The Guiding Value of Urinary Tumor DNA Testing in Repeat Transurethral Resection of Non-Muscle-Invasive Bladder Cancer: An Open-Label, Randomized Controlled, Multi-Center Clinical Study (Truce-LB01)
Non-muscle-invasive bladder cancer (NMIBC) accounts for approximately 75% of newly diagnosed bladder cancers and is characterized by a high risk of recurrence and progression. Current guidelines recommend that patients with stage T1 NMIBC undergo a second transurethral resection of bladder tumor (re-TURBT) within 2-6 weeks after the initial surgery to remove residual tumor, confirm staging, and obtain additional pathological information. However, the benefits of routine re-TURBT for all high-risk patients remain controversial, as many patients may not have residual disease, while the procedure carries surgical and anesthetic risks, physical and psychological burden, and additional healthcare costs. Urine tumor DNA (utDNA) refers to DNA fragments shed by tumor cells into urine. It can be detected using molecular assays with high sensitivity and specificity, offering a non-invasive method for bladder cancer diagnosis and surveillance. Previous studies have shown that positive utDNA results after initial TURBT may be associated with residual disease and higher recurrence risk. This multicenter, randomized controlled trial aims to evaluate whether utDNA testing can accurately identify NMIBC patients who are most likely to benefit from re-TURBT, thereby guiding the decision to perform the procedure. The goal is to optimize patient selection for re-TURBT, reduce unnecessary surgeries, and improve patient quality of life while maintaining oncologic safety.

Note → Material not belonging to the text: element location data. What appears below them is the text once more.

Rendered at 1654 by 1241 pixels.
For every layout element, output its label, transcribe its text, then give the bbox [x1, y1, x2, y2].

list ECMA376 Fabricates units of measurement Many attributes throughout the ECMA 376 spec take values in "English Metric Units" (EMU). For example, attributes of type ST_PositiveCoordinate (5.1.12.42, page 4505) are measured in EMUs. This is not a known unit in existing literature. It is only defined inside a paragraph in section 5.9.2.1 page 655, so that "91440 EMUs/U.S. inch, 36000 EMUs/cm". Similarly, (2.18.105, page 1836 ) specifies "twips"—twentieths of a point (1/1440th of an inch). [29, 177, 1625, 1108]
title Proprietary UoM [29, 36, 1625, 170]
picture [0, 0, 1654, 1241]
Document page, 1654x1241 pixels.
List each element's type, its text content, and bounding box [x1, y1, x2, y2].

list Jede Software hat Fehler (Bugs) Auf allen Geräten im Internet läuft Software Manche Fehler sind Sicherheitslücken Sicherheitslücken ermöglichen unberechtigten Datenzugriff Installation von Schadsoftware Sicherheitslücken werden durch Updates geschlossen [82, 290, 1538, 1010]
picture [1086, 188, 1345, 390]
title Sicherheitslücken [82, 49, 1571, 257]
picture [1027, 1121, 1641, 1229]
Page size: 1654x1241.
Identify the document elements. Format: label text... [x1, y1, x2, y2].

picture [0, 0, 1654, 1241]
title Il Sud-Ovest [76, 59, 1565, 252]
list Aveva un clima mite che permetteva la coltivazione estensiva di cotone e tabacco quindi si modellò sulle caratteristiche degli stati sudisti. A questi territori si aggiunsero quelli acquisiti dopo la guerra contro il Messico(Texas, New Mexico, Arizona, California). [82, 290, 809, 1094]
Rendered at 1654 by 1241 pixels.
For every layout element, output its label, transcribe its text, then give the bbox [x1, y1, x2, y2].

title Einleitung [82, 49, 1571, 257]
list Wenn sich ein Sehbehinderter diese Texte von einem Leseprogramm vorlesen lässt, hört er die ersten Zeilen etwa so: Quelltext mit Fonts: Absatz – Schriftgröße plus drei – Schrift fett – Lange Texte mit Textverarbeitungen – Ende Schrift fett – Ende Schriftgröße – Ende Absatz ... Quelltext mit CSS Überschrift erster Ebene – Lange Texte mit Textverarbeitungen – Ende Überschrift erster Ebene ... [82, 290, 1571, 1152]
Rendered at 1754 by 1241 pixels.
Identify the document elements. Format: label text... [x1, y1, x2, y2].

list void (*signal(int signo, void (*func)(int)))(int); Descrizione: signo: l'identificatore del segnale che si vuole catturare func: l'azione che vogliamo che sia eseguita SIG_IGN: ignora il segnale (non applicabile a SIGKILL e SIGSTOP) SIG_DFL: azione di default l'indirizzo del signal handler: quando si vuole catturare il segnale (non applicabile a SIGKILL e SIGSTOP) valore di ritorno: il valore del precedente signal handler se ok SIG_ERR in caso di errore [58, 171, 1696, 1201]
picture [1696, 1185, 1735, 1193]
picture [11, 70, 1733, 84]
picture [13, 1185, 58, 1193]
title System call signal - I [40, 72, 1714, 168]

∙ Participants must meet all of the following criteria to be eligible for the study:
• Male or female, aged 18 years or older.
• Histologically confirmed non-muscle-invasive bladder tumor, with no evidence of muscle-invasive bladder cancer or metastatic disease.
• Histologically confirmed urothelial carcinoma of the bladder or bladder tumor with urothelial carcinoma as the predominant component (\>50%).
• At least one of the following conditions:
‣ Incomplete initial transurethral resection of bladder tumor (TURBT) or suspected incomplete resection.
⁃ Absence of detrusor muscle in the initial TURBT pathological specimen (except for low-grade Ta stage tumors or carcinoma in situ \[CIS\]).
⁃ T1 stage tumor.
• Willingness to provide a 50 mL urine sample between 2-6 weeks after the initial TURBT and prior to re-TURBT.
• Willingness to provide tumor tissue samples for pathological examination.
• Willingness to undergo genetic testing required for the trial.